→ **WHAT TO PRODUCE**:
Render the entries below as a Markdown table with the columns Row and Line, numbering each row and omitting blank lines. Begin at the line that contains "Doprava k objednávkam", stop after the line that contains "Upresniť parametre", and include nothing outside that span.

____ DATASET

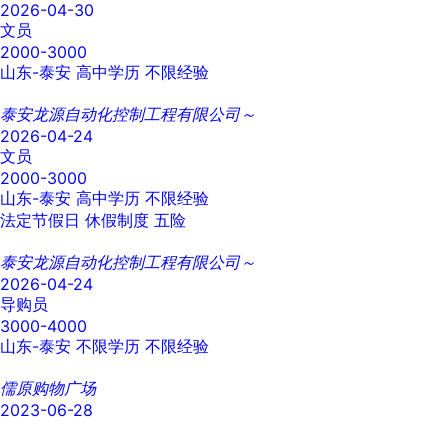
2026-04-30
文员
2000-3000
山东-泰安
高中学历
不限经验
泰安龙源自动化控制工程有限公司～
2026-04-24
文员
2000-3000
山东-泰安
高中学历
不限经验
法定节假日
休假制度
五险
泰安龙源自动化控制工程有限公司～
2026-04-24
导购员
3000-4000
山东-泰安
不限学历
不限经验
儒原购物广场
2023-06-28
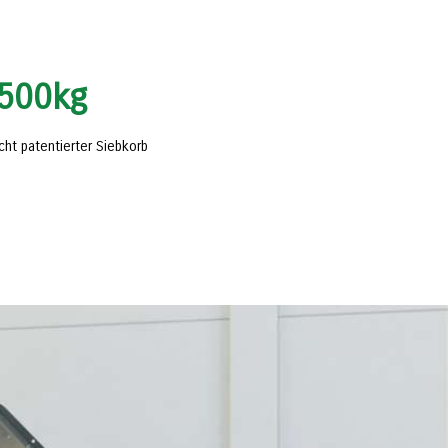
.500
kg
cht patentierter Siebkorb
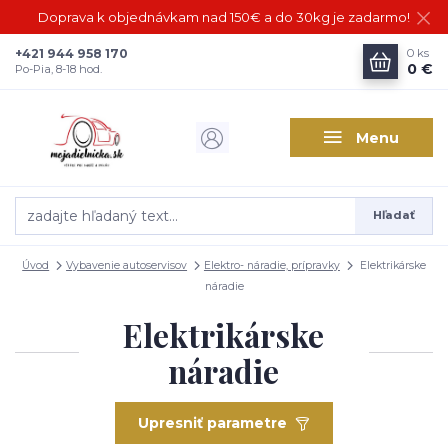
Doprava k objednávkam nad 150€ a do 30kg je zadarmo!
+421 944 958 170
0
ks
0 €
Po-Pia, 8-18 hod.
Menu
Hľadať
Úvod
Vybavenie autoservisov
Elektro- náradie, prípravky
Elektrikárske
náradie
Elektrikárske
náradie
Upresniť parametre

________
____ DATASET

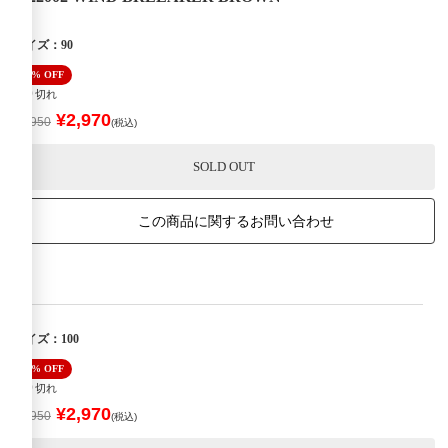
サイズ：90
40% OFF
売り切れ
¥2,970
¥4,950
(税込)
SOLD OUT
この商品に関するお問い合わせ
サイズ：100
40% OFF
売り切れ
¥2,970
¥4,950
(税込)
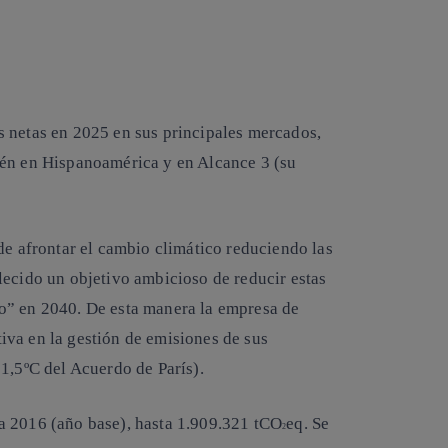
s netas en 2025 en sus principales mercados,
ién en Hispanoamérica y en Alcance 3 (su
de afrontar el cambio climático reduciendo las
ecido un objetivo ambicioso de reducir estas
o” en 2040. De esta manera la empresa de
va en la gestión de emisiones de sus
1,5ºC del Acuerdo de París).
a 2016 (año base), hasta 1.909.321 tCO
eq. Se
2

________

→ **TASK RESULT**:
| Row | Line |
|---|---|
| 1 | Doprava k objednávkam nad 150€ a do 30kg je zadarmo! |
| 2 | +421 944 958 170 |
| 3 | 0 |
| 4 | ks |
| 5 | 0 € |
| 6 | Po-Pia, 8-18 hod. |
| 7 | Menu |
| 8 | Hľadať |
| 9 | Úvod |
| 10 | Vybavenie autoservisov |
| 11 | Elektro- náradie, prípravky |
| 12 | Elektrikárske |
| 13 | náradie |
| 14 | Elektrikárske |
| 15 | náradie |
| 16 | Upresniť parametre |